"No, ma'am," said David, cheerfully.

So, sighing, she opened the board on her knees. David beat her to a degree that made him very condescending, and also extremely displeased by the interruption of a call from William King.

"Nobody is sick," David said politely; "you needn't have come."

"Somebody is sick further up the hill," William excused himself, smiling.

"Is Mr. Wright worse?" Helena said quickly. She lifted the backgammon-board on to the table, and whispered a word of manners to David, who silently stubbed his copper-toed shoe into the carpet.

"No," the doctor said, "he's better, if anything. He managed to ask Simmons for a poached egg, which made the old fellow cry with joy; and he swore at me quite distinctly because I did not get in to see him this morning. I really couldn't manage it, so I went up after tea, and he was as mad as—as David," said William, slyly. And David, much confused, kicked vigorously.

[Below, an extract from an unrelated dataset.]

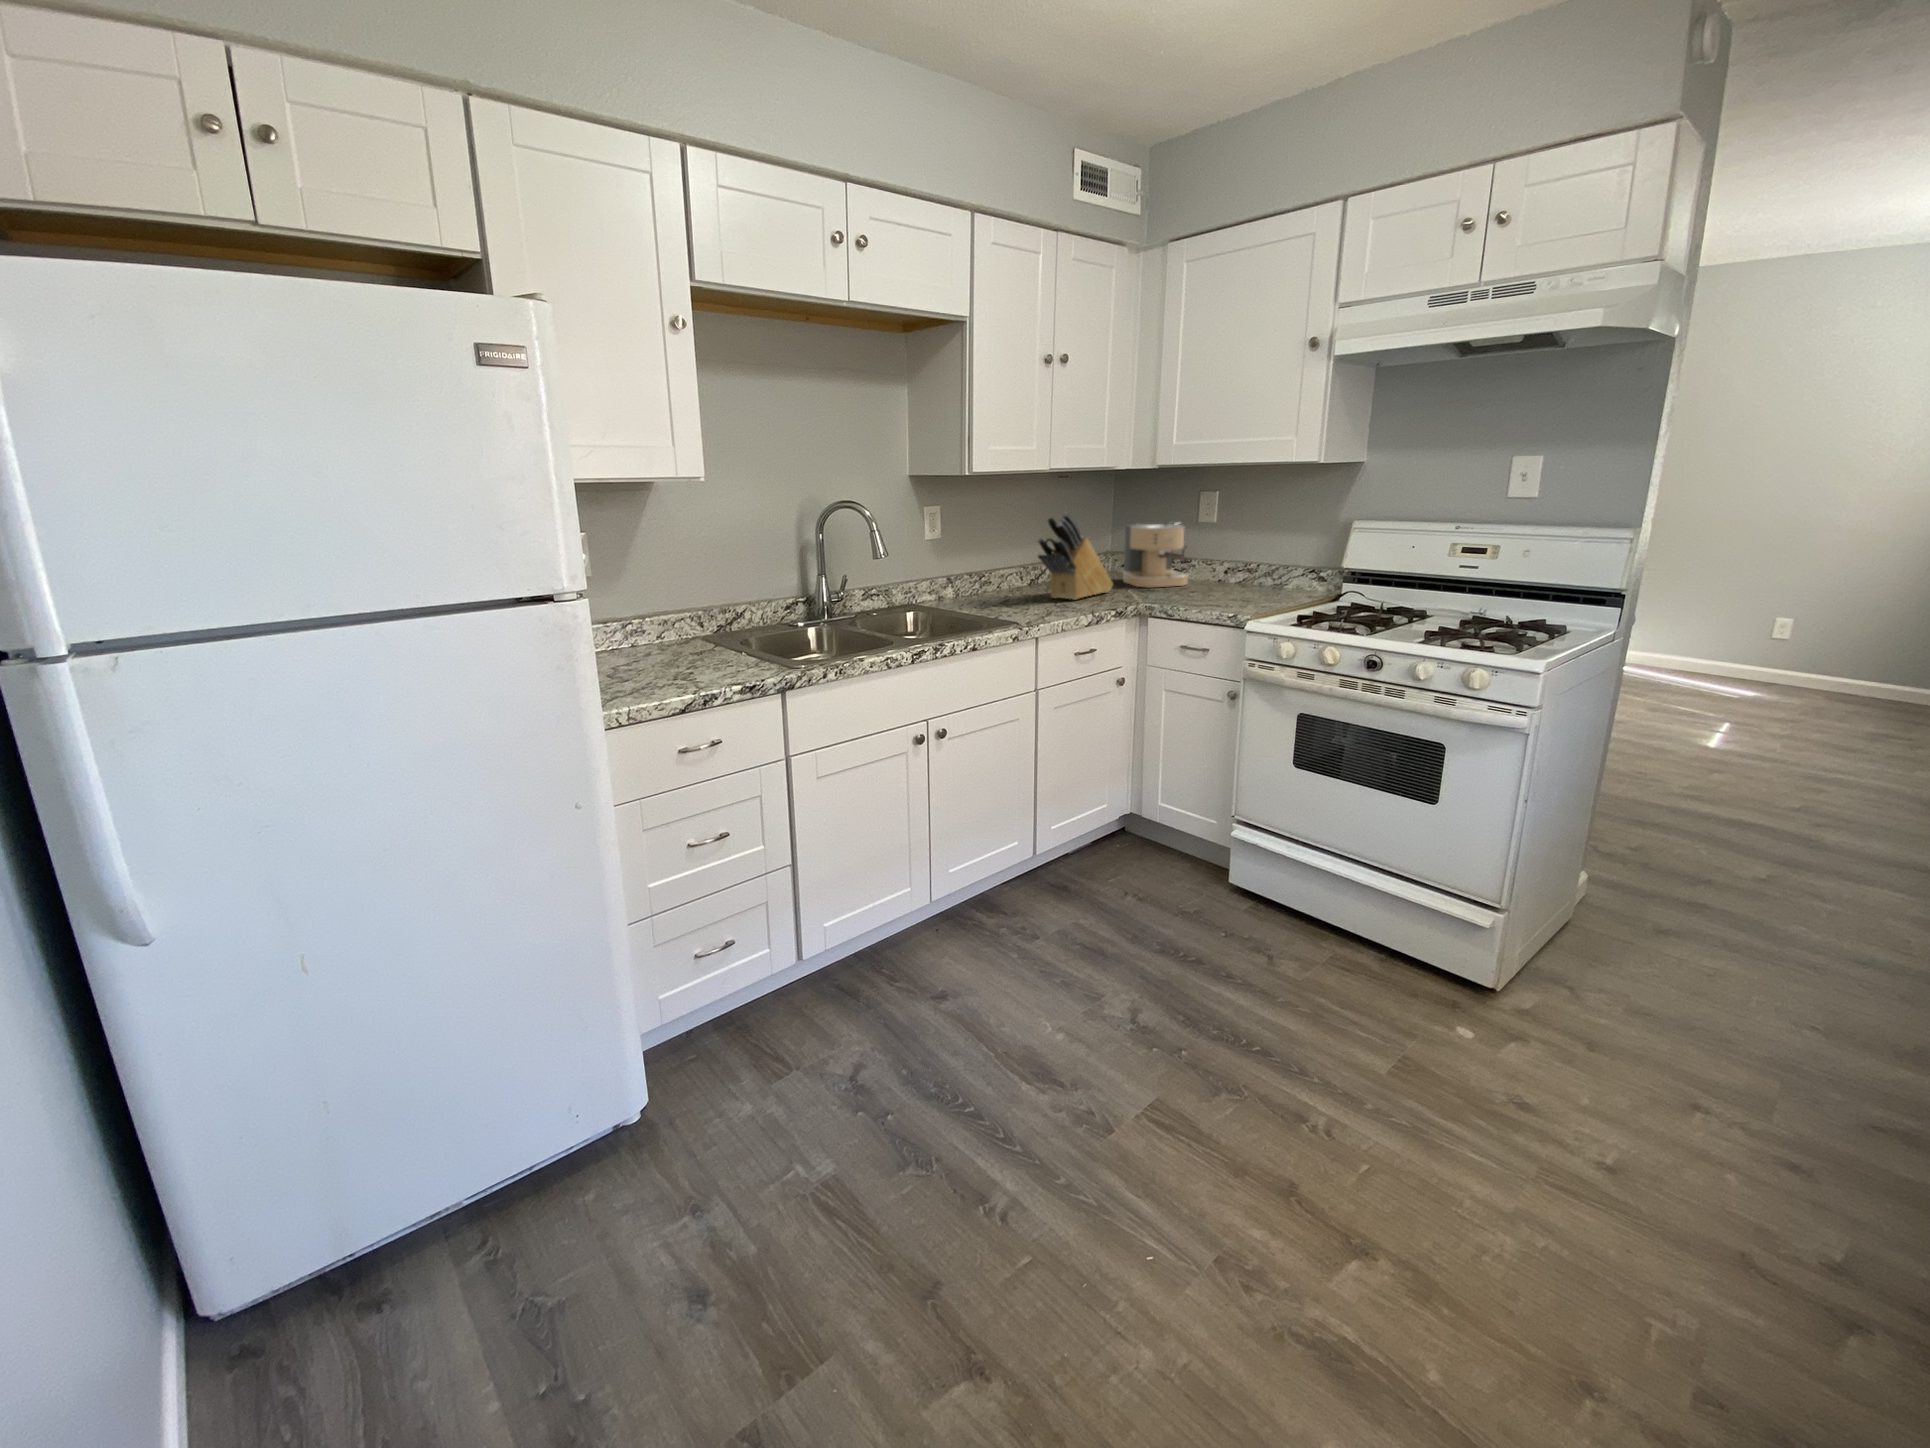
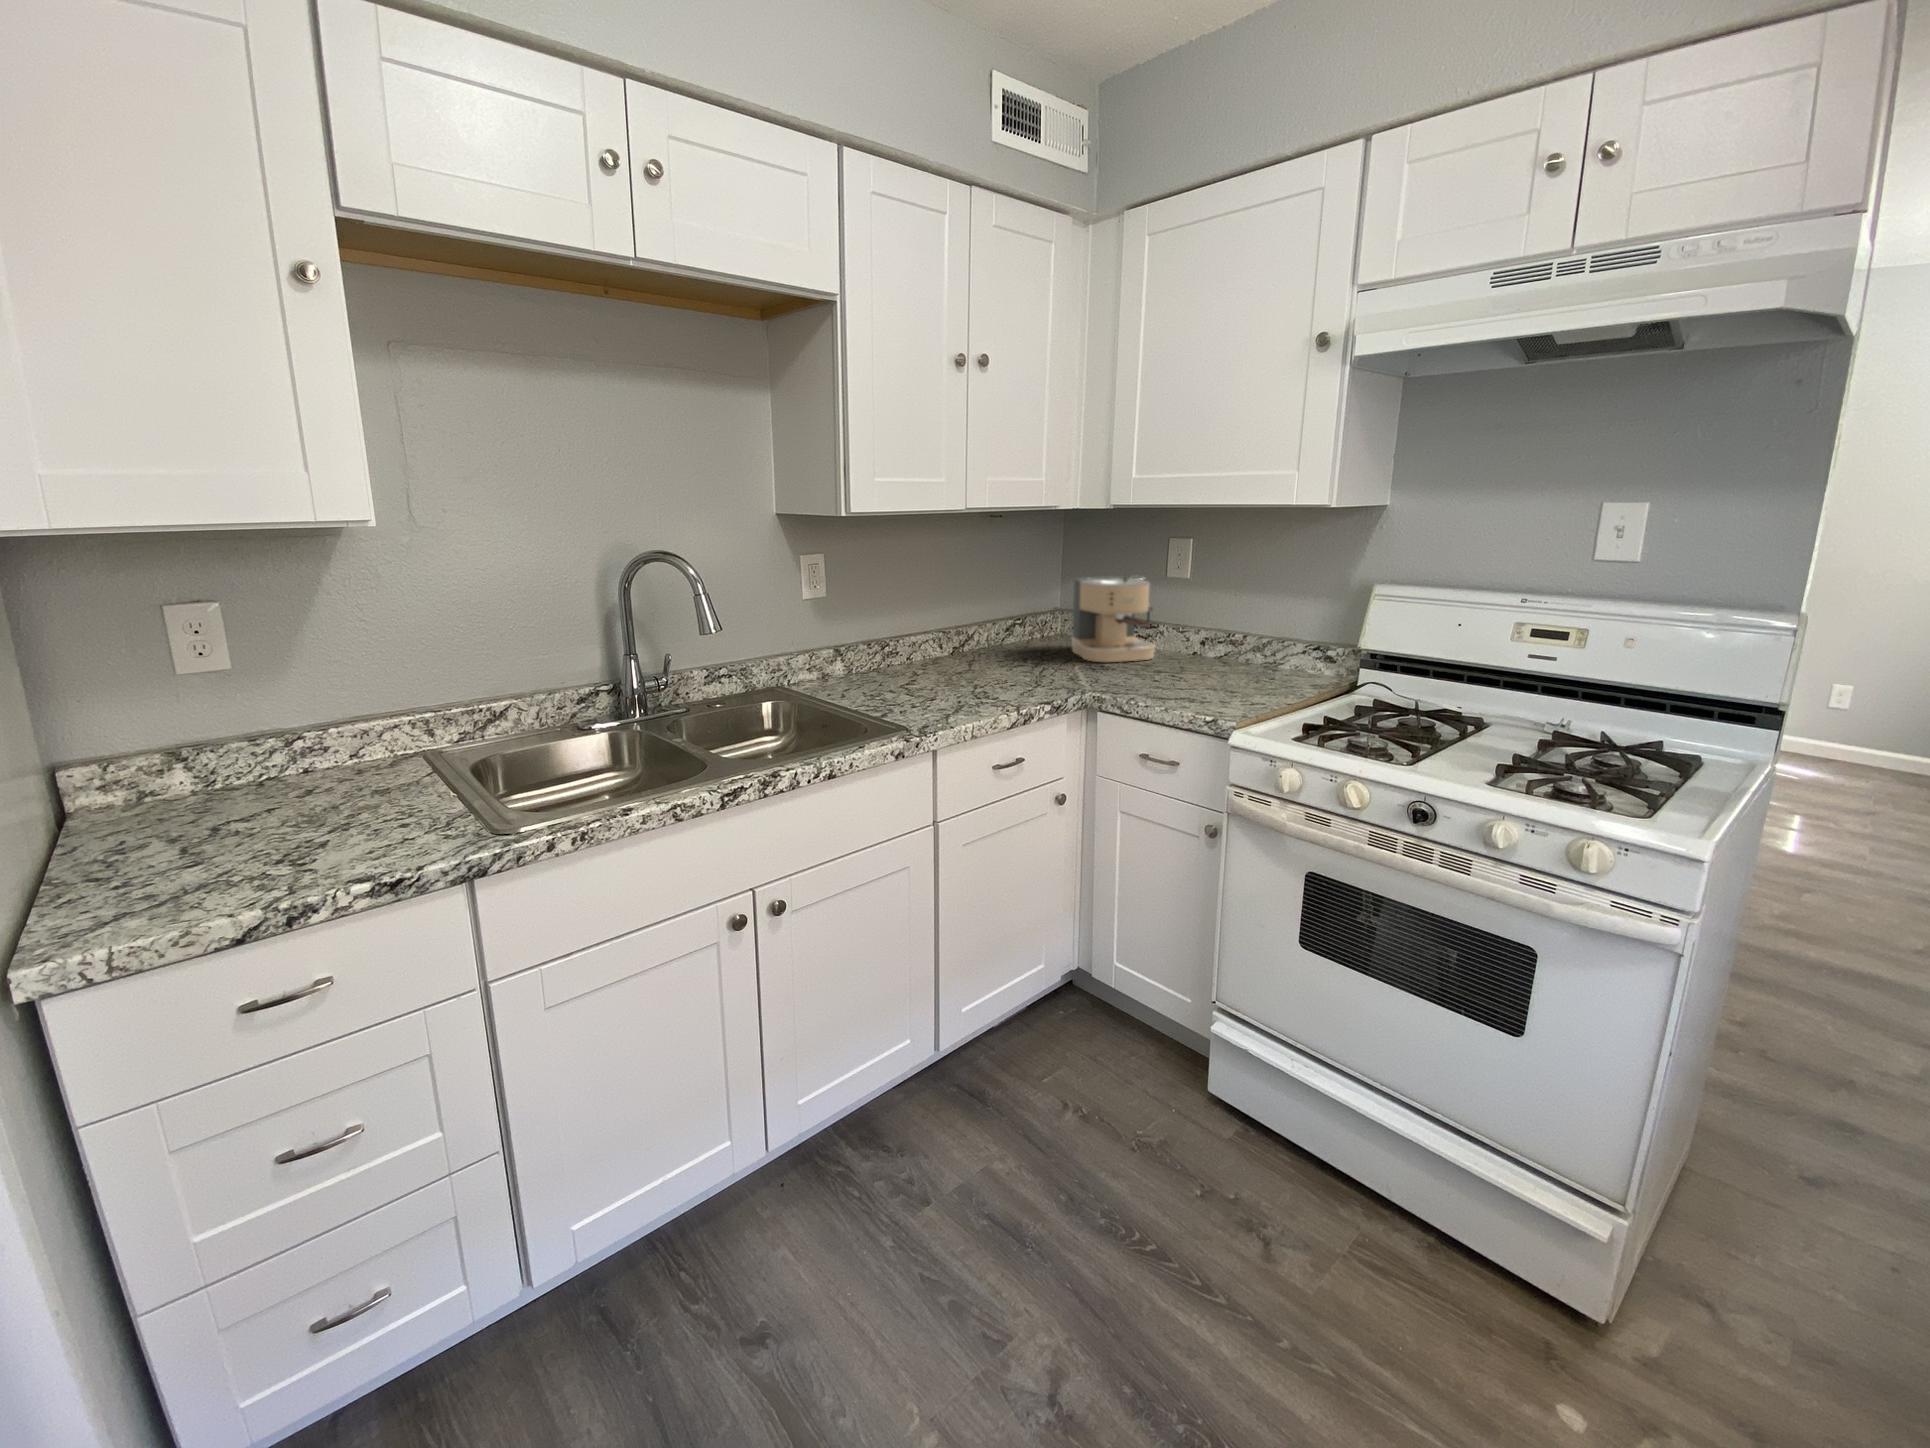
knife block: present [1038,513,1113,600] -> none [947,567,1055,684]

"Do you think he will ever be able to talk?" she said.

William would not commit himself. "Perhaps; and perhaps not. I didn't get anything clear out of him to-night, except—a bad word."

"Damn?" David asked with interest.

William chuckled and then remembered to look proper. But David feeling that he was being laughed at, hid his face on Helena's shoulder, which made her lift him on to her knee. There, in the drowsy warmth of the little autumn fire, and the quiet flow of grown people's meaningless talk, he began to get sleepy; gradually his head slipped from her shoulder to her breast, and when she gathered his dangling legs into her lap, he fell sound asleep.